● **TEXT ZUR DURCHSICHT**:
──────────

Der Stoß mit der geschwungenen Lanze ist für jene Zeit charakteristisch, sowohl zu Pferd wie zu Fuß. Der Stoß mit eingelegter Lanze, wie er in der Ritterzeit üblich wurde, wird zu Pferd nicht sehr häufig (Bibel von St. Paul) ausgeführt, und zu Fuß wird die eingelegte Lanze ganz selten benützt.

 

Geworfen wurden meist Flügellanzen leichterer Art. Der Wurf zu Pferd wird mehr geübt als der zu Fuß. Nie wird jedoch beim Angriff die Lanze vom ganzen Reitertrupp gleicherweise getragen, und von einer Attacke, wie die ritterliche kere, oder gar im modernen Sinn, können wir nach der Betrachtung der Miniaturen nicht reden.

──────────

● **VERSTÄNDNIS PRÜFEN**:
A – Gib aus den Einträgen die Zeilen von der Zeile mit "## Unreleased" bis einschließlich der Zeile mit "- Updated package name" als JSON-Liste von Zeichenketten aus, eine Zeichenkette pro Zeile und ohne Leerzeilen.
B – Schreib bitte den Text über den Gebrauch der Lanze im Kampf im Anschluss an seinen letzten Satz weiter.

(Gespeicherte Dateneinträge)
──────────

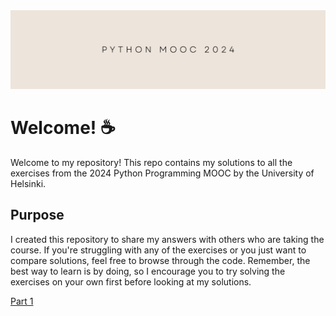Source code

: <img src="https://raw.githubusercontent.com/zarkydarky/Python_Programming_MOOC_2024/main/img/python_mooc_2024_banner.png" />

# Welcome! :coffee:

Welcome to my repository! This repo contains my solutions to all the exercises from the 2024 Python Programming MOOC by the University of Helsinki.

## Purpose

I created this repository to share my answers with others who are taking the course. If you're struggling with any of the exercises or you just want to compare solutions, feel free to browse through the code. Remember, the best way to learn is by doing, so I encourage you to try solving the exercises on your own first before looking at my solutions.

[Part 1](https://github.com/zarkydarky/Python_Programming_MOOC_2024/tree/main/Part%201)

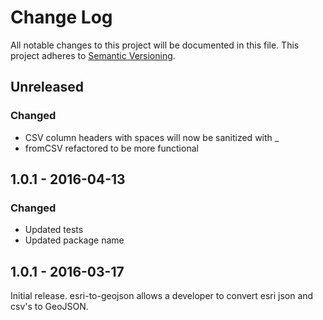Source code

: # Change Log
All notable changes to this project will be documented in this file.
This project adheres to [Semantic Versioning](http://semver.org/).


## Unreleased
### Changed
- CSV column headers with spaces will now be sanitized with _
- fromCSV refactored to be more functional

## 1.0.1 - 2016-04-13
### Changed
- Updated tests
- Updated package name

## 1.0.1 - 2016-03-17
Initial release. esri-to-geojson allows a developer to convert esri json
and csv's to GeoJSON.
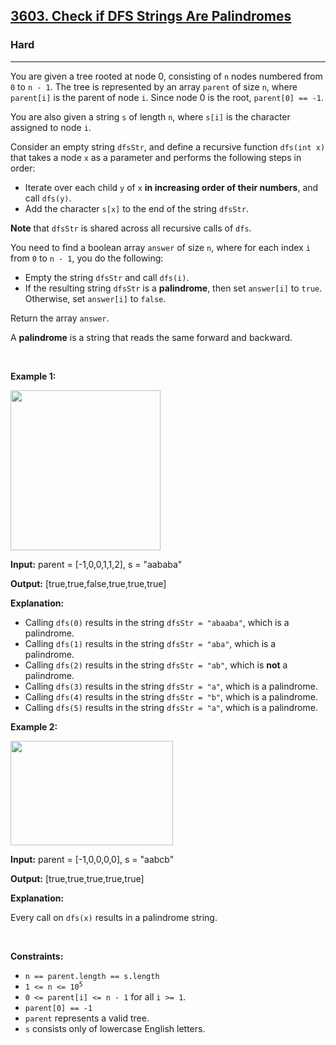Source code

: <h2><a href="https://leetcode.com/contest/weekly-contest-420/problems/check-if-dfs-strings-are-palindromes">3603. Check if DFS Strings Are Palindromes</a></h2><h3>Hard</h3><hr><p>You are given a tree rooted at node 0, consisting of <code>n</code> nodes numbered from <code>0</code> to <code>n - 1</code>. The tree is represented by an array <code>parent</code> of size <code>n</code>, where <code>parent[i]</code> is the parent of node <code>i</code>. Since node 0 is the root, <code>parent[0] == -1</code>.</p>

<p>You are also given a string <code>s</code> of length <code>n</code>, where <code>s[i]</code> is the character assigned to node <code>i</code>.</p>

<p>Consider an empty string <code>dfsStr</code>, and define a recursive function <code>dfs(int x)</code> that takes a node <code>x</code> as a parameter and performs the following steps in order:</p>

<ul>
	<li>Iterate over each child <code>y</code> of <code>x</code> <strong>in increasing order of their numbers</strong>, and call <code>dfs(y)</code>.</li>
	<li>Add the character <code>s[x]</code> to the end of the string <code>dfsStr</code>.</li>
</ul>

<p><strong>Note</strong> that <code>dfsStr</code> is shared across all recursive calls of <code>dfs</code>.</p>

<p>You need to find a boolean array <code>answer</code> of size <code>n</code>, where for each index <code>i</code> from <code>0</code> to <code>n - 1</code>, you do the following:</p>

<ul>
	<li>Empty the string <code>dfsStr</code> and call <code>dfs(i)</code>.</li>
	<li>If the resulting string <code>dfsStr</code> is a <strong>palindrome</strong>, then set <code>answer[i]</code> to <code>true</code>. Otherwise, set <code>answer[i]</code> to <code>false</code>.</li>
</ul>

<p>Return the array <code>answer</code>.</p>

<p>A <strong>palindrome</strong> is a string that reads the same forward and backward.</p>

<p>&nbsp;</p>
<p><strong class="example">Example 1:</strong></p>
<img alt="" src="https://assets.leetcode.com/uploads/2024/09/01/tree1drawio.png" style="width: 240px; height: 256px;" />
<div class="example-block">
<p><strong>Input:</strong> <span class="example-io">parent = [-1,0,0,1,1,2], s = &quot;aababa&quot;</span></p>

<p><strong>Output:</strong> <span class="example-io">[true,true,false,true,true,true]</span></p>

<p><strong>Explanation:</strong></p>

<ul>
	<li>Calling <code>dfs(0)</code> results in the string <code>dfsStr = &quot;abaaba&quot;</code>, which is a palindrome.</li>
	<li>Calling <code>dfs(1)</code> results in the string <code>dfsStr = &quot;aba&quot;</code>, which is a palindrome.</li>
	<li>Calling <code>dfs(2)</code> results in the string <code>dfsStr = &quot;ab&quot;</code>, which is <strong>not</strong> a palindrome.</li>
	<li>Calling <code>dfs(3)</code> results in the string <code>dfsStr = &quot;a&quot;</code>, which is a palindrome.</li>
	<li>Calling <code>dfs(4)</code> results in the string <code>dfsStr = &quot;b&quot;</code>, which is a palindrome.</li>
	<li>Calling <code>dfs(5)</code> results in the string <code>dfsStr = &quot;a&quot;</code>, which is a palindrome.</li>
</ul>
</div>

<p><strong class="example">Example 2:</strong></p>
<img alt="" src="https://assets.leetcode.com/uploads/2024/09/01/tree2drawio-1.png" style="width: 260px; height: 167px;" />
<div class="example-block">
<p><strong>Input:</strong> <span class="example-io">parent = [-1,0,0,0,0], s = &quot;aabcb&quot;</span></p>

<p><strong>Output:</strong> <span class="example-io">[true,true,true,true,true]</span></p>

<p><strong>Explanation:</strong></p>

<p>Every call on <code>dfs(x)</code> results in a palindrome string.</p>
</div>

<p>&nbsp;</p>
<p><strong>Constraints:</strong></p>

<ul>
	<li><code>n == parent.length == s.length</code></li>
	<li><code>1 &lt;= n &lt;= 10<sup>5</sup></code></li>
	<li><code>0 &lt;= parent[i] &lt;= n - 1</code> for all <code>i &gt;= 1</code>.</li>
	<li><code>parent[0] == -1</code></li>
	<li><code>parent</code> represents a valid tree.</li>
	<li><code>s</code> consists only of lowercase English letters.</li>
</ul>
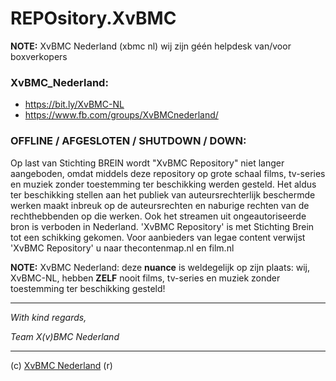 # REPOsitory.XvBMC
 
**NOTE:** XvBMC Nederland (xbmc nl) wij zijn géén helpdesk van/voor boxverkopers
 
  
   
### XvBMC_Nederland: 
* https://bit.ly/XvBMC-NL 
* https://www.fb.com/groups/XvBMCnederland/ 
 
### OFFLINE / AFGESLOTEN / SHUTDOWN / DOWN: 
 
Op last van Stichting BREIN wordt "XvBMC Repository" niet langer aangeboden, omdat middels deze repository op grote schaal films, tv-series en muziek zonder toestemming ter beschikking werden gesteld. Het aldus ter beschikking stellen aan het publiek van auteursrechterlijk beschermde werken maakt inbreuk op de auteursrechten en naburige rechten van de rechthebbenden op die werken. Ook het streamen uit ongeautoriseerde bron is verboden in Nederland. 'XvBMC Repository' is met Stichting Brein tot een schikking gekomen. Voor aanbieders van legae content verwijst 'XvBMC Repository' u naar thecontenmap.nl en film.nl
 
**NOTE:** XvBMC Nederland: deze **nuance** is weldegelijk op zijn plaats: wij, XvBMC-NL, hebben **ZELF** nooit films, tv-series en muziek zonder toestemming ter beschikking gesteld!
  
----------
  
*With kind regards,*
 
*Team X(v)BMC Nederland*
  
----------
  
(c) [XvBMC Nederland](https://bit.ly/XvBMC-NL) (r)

──────────

● **LÖSUNGSTEIL**:
A –
[
  "## Unreleased",
  "### Changed",
  "- CSV column headers with spaces will now be sanitized with _",
  "- fromCSV refactored to be more functional",
  "## 1.0.1 - 2016-04-13",
  "### Changed",
  "- Updated tests",
  "- Updated package name"
]

B –
Die Taktik jener Zeit war noch nicht so entwickelt wie am Ende des 11. Jahrhunderts, wo die Normannen eine neue Kampfesweise für das christliche Abendland schufen, die dann im 12. Jahrhundert allgemein wurde.

 

Vor allem aber haben die Kreuzzüge die Kampfesart der früheren Zeit umgestoßen, sodass mit dem ausgehenden 11. Jahrhundert ein neuer Abschnitt der Bewaffnungsweise und Kriegstechnik beginnt, der auch für die Entwicklung der Lanze grundlegend wurde und die vielen Formen der Frühzeit verschwinden machte.

 

Aber nicht nur in der Buchmalerei, sondern in den übrigen Werken der Elfenbeinplastik, der Reliefs, Zierplatten, Münzen, Siegel, Stickerei etc. finden wir Lanzen dargestellt, die für unseren Zweck in Betracht kommen.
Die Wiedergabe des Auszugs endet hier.